You’ve been surfing for four hours, the lineup has cleared, but the waves are only getting better. No way you’re going back to the beach/boat/etc. to re-apply some face cream. 

Here’s what you do: before the trip, buy a waterproof, SPF-infused lip balm and stick it in your boardshort pocket (preferably one with a zipper). If you feel your face getting fried, bust that sweet cylinder out and apply generously to your lips, nose, forehead, and other affected regions. 

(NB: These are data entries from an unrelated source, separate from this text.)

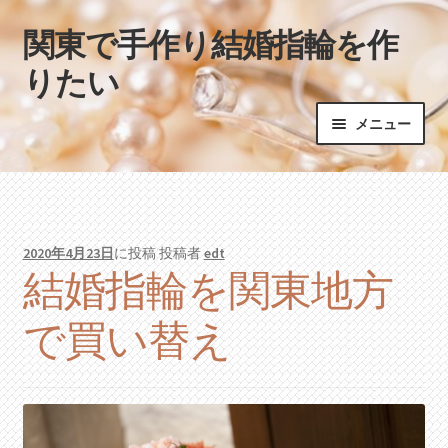
関東で手作り結婚指輪を作
ナ
コ
ビ
ン
りたい
ゲ
テ
ー
ン
メニュー
シ
ツ
ョ
へ
ホーム
ン
ス
へ
キ
ス
ッ
2020年4月23日
に投稿
投稿者
edt
キ
プ
結婚指輪を関東地方
ッ
プ
で買い替え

It ain’t pretty, but it’ll hold off those rays for another 30 minutes or so. Sometimes that’s all it takes. 

Lastly, don't be a dumbass. Get travel insurance.

This won’t help you to surf longer on your current trip, but it will keep you from going into crippling medical debt, therefore making it possible for you to visit the tropics again—once you’ve healed up, of course. The Divers Alert Network offers a year-long travel insurance policy for less than $200 USD. It covers medical, trip cancellation, lost baggage, etc. Don’t think, just get it.